Больше она не приходила. Исчезла.


Если бы не психология… Если бы не замечательная эта наука, разве созвали бы заседание Ученого совета, разве прозвучал бы на нем доклад бывшего зама бывшего министра просвещения, прогрессивного педагога и ученого-психолога, многотомные труды которого я давно заметила за стеклом в кабинете Мефистофеля – толстые книги, одетые в толстую красную кожу с золотым тиснением, так, как некогда издавались собрания сочинения классиков марксизма-ленинизма? В нашем коммерческом «универсуме» этот молодой, совсем молодой и очень веселый человек был профессором, конечно, но особенно важным, потому что главной его кормушкой по-прежнему оставалось министерство.

Если бы не скинхеды… Если бы не бесчинства фашиствующих бритоголовых чернорубашечников в российских городах, разве возник бы президентский проект по внедрению толерантности в сознание россиянина, разве разрабатывались бы психологически обоснованные программы по развитию толерантности на всех уровнях образования – от детского сада до вуза включительно? И главное – разве на реализацию этих программ выделены бы были столь значительные бюджетные средства?

– Привет, Валюша, дорогая, тебе грант не нужен? По толерантности? А то у меня есть. Хочешь – бери! – разносился по коридору баритон бывшего замминистра перед заседанием.

И сам доклад был веселым, энергичным и, соответственно, очень коротким. Профессор быстро объяснил, что такое толерантность, как нам всем ее не хватает, какие ужасы сулит ее отсутствие и какие выгоды – стремление к ней.

Выходило – надо быть толерантным. Чем толерантней, тем выгодней.

Мефисто отдал приказ факультетам: ввести толерантность в учебный план как обязательную дисциплину. А лекции сделать общими, для всех сразу. И читать будет наш главный психолог, самый толерантный человек в вузе. А может, в этой стране. Глава толерантности в министерстве. Ее доверенное лицо. Ее адвокат и распорядитель.

И в третий раз, через неделю после первых двух, случился скандал. На этот раз совсем камерный. Пока весельчак докладывал, присутствующие посчитали в уме, сколько в год получается лекций. А почем платят за одну лекцию главному психологу, тоже все знали. Выходило, что толерантность встанет вузу в новую иномарку высокого класса.
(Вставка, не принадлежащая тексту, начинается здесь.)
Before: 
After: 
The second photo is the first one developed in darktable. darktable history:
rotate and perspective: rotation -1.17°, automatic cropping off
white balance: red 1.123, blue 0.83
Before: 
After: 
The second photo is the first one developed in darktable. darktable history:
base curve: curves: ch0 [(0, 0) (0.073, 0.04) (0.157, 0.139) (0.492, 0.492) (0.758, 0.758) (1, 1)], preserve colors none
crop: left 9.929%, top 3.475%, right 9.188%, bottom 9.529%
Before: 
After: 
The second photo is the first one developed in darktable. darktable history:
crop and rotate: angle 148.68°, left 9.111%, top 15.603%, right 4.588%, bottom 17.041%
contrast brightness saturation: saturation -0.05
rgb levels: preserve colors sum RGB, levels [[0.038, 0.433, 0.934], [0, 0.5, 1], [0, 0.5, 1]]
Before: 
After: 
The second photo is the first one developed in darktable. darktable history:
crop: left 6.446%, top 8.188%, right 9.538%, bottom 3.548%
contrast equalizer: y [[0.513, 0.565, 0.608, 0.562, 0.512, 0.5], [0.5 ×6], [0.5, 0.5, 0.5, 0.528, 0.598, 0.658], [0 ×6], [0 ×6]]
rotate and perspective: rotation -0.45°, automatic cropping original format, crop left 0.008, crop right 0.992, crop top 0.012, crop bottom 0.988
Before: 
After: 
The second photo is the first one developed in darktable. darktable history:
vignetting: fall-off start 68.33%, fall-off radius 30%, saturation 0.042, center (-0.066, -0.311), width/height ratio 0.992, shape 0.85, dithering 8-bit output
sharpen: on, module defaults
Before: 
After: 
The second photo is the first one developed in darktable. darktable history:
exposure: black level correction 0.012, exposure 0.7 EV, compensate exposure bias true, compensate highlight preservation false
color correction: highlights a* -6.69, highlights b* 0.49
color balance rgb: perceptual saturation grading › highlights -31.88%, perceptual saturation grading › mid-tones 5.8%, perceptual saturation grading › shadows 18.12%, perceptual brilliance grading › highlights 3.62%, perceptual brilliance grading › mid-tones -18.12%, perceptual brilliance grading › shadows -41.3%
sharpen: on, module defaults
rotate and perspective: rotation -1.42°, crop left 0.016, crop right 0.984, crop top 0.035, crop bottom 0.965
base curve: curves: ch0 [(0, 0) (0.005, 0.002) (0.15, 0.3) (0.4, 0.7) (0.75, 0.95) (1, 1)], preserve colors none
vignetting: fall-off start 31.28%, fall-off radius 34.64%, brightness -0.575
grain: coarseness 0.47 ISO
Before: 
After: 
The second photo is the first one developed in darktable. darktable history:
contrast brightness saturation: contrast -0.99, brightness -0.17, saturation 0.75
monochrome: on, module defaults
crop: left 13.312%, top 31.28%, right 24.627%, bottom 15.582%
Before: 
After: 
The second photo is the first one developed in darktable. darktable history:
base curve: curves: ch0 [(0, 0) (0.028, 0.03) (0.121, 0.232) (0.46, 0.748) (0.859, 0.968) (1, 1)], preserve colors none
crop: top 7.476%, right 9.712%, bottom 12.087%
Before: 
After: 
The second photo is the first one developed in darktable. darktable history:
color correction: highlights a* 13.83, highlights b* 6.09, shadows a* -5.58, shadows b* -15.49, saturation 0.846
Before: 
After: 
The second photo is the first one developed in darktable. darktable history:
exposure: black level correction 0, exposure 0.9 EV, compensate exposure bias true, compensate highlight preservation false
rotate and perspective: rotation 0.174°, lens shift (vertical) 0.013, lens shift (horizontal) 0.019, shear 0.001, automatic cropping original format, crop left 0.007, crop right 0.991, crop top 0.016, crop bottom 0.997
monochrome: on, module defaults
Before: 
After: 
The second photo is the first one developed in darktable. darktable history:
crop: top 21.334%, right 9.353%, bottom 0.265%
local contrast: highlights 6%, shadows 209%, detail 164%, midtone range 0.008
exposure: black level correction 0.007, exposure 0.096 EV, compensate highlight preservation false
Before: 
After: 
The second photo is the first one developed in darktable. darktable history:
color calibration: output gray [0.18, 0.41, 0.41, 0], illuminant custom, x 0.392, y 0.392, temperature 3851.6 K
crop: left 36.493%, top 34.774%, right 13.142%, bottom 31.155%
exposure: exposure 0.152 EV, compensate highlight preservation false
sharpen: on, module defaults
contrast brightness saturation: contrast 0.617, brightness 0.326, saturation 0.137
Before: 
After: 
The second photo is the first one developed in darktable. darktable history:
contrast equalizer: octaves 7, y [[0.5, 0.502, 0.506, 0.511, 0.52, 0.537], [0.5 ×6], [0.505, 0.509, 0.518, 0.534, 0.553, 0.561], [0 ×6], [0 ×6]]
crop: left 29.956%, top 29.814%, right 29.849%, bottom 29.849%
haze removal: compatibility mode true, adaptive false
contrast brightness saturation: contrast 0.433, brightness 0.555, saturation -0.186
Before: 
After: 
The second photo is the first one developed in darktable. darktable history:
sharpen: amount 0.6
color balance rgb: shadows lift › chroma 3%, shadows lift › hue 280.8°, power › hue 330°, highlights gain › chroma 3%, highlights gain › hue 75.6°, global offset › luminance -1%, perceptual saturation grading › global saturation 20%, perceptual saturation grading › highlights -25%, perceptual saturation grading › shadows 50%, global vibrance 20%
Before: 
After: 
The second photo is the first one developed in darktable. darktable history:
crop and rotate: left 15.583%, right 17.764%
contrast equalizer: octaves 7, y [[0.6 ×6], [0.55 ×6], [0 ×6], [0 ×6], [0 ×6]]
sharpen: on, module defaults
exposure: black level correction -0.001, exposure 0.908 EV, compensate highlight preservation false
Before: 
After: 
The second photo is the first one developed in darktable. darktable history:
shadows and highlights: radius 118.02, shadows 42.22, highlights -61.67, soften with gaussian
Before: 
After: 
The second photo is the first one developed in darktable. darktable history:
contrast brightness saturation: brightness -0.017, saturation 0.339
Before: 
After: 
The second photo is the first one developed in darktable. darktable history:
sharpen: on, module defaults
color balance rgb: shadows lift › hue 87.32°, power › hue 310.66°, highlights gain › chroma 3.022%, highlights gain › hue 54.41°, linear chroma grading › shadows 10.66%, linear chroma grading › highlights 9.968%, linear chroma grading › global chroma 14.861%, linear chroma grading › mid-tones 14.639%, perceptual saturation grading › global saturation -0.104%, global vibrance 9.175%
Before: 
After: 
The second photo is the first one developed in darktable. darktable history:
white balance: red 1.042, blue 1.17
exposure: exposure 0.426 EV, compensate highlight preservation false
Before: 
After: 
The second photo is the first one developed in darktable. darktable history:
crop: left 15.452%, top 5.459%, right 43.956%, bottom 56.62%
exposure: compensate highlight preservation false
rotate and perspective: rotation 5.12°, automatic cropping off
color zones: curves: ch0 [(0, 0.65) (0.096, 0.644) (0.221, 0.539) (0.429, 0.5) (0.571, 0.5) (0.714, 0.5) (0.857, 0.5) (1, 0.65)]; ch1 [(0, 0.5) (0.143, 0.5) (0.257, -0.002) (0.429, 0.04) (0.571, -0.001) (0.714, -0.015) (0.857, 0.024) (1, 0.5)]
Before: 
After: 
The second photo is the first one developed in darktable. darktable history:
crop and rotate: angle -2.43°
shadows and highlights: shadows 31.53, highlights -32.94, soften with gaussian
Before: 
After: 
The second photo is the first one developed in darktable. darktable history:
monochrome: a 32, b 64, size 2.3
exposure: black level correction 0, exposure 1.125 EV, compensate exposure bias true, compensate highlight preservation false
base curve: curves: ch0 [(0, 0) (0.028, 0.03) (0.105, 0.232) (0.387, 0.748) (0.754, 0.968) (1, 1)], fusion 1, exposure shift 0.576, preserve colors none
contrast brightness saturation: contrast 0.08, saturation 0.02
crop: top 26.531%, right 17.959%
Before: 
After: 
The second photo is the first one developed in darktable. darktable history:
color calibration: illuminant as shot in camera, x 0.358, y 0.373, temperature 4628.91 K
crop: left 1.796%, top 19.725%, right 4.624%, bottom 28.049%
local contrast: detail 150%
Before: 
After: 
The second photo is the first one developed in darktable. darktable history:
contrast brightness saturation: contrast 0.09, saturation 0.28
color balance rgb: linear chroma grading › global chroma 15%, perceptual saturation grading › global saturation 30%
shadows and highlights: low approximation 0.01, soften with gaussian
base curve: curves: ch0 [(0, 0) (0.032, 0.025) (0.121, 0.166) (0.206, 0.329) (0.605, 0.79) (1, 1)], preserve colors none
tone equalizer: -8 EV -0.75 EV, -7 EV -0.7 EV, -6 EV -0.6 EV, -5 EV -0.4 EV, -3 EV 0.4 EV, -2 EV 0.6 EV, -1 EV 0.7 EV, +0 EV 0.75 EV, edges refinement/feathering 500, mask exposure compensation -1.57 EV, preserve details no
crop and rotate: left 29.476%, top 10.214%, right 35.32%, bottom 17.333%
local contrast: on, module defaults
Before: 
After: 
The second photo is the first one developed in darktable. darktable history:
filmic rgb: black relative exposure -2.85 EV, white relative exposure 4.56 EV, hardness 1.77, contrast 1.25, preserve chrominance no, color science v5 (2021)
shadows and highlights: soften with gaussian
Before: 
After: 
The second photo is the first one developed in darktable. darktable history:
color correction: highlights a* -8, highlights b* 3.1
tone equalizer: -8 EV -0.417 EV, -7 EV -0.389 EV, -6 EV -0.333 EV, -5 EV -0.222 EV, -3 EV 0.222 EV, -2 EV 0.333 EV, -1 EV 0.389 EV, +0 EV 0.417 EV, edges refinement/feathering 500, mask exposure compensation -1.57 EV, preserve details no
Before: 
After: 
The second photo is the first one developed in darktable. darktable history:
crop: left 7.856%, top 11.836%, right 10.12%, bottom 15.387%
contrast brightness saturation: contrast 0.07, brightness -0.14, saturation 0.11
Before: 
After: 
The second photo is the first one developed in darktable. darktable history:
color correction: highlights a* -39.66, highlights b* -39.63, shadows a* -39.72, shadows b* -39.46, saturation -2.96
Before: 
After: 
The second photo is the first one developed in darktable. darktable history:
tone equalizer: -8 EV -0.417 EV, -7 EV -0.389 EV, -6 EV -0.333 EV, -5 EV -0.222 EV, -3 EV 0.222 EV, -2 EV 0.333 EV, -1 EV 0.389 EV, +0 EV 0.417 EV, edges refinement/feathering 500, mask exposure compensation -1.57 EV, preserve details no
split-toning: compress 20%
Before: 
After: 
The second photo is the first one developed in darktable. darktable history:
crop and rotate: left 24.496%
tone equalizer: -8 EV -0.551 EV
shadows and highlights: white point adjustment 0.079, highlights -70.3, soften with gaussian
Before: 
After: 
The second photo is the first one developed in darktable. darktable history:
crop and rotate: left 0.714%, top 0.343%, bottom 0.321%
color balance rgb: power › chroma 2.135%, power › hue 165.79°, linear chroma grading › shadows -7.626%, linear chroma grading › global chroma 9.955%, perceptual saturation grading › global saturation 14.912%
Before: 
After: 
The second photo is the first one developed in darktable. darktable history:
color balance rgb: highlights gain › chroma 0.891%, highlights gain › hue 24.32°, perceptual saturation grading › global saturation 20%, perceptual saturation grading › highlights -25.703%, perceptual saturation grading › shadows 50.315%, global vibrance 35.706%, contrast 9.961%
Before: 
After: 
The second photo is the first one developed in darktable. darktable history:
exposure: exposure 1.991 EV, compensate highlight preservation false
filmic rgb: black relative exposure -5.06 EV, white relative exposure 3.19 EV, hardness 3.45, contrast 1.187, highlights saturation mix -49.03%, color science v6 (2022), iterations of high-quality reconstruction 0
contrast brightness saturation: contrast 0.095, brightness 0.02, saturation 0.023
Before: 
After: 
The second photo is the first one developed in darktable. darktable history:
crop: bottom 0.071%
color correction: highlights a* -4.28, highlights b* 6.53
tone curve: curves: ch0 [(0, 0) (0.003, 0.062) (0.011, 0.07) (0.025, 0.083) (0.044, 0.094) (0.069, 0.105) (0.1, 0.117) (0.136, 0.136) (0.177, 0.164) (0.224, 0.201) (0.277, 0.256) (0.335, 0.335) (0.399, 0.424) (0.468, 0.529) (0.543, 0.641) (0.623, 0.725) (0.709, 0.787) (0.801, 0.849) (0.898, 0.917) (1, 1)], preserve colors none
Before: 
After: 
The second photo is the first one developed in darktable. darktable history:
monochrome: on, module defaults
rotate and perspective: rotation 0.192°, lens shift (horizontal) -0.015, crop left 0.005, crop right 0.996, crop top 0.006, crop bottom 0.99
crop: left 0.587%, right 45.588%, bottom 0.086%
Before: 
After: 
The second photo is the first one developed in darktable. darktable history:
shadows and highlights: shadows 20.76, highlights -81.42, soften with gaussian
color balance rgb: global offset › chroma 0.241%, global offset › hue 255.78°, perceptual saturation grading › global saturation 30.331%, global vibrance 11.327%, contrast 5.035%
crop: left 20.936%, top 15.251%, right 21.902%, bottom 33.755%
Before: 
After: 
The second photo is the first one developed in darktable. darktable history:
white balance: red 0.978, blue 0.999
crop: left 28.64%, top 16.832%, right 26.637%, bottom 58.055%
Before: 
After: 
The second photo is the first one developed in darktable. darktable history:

Но вместо этого встала главный бухгалтер «универсума» – поднялась как бы нехотя, как бы с трудом, кутая острые плечи в немодный, но надежный широкий шарф, спасавший ее узкую грудь от внезапных сквозняков нежданных нововведений.

Сначала она покашляла. Потом закашлялась. Немедленно поднесен ей был стакан чая с лимоном: в холодные времена года «универсум» обеспечивал своим комфорт и защиту.

– Это что ж выходит, господин ректор, – сказала она наконец, тряхнув светлыми кудельками слабых волос. – Шутка ли, такая сумма? Нет у вуза на это средств. Нету – и все. Не заработали.

Веселый психолог демонстративно развел руками. Ректор нахмурился.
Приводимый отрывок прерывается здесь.